Project Summary: The agent is will attempt to navigate towards a known goal in a 2D platforming environment. The agent will be “nearsighted” and take in a 5x5 grid of our immediate surroundings as its input. It will then try to predict the best course of action from the following set of actions: walk one space up, down, left, or right; or jump two spaces up, down, left, or right. For every action it takes it will get a reward based on whether it made it to the goal, its distance to the goal, and number of steps it has taken.
Approach: The A.I. currently trains with a genetic algorithm that uses evolutionary learning to run several neural networks against the maze. It then chooses the top x networks sorted on a reward function for the next generation. The program sorts on the following parameters with descending priority: whether it reached the goal, its distance to the goal, and total number of steps it has taken for the current run. Then it performs mutations on each one to add randomness and to avoid falling into local minima. It repeats this cycle for a 1000 iterations so that even if it were to find a solution in that time, it would also potentially be able to look for more optimal solutions. In order to speed up training time and test the efficacy of our approach, we created a discrete simulation of the Minecraft world the agent will be operating in. In our simulation, the world is a 2D vector of 1s and 0s, and our simulation allows us to grab a vector that represents the 5x5 state that the agent sees. This simulation allows us to manually perform any action from our action set. It also updates the world based on what action we forced the agent to do. It will also allow us to manually reset the world but it also automatically resets after the agent “dies.”
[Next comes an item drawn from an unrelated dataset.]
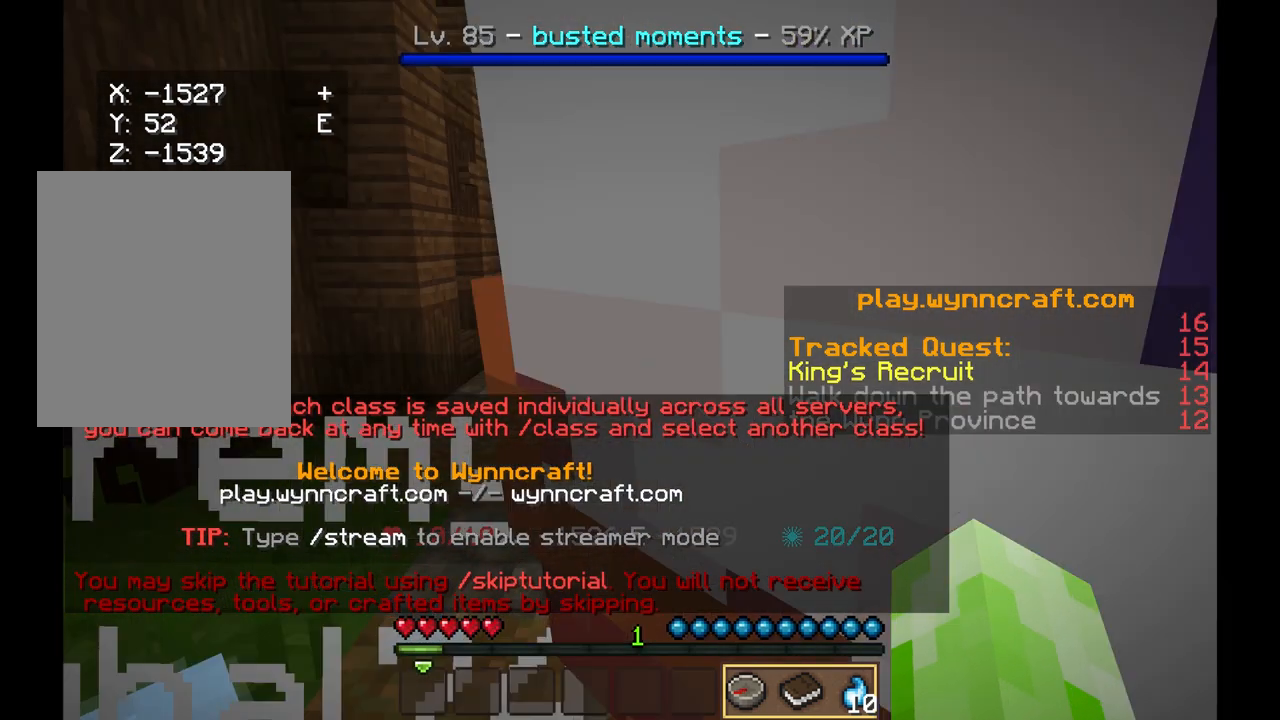
{"keys": ["w"], "mouse": [], "events": []}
Evaluation: Because Malmo can run quite slowly at times, we evaluated our prototype on the simulated environment described above. We used python data structures to store the level data and created an interface to control the agent which matched the malmo implementation. This environment allowed us to quickly evaluate the agent on much more complex levels. To confirm that the agent is learning, we tracked the best agent each generation and plotted it’s fitness function over the generations. The image below shows the level the agent was tasked with completing along with the route the final agent decided to take. The graph below shows the stats of the best agent at each generation:
The orange line represents the steps taken before the agent either dies or reaches the end. This line increases for its majority because every time a generation discovers a new technique, it is able to avoid death for longer. Once the agent has reached the goal, it then prioritizes finding faster solutions, hence the drop in the orange line near the end of training. The blue line represents the distance to the goal which is strictly decreasing. As for evaluation in malmo itself, there appear to still be bugs and inconsistencies in how we control the agent in malmo meaning that even the simple level described in the summary has trouble being learned. When we used the same level in the simulation, our agent could consistently find the optimal solution (two forward jumps) and apply it in every future generation. THis indicates that more work must be done before our malmo implementation is ready.
Remaining Goals and Challenges:
The following is a summary of our future goals: We aim to improve the complexity of mazes that our agent can solve, as well as improving its efficiency at solving them. This will be accomplished by fixing a few bugs in our malmo interface, adding layers to our neural net, and using simulated annealing to reduce mutations as time progresses. We also aim to add some degree of randomness to the maze, as to justify using a machine learning approach over a search based approach.
Our main challenge is due to working with malmo. The documentation is nonexistent, with the tutorials doing very little to explain the specific keywords needed to perform essential actions. The latency between malmo and the python interface also prevents an efficient position tracking system.
Resources Used: We used NumPy, PyTorch, Matplotlib, and Malmo documentation to help build our prototype.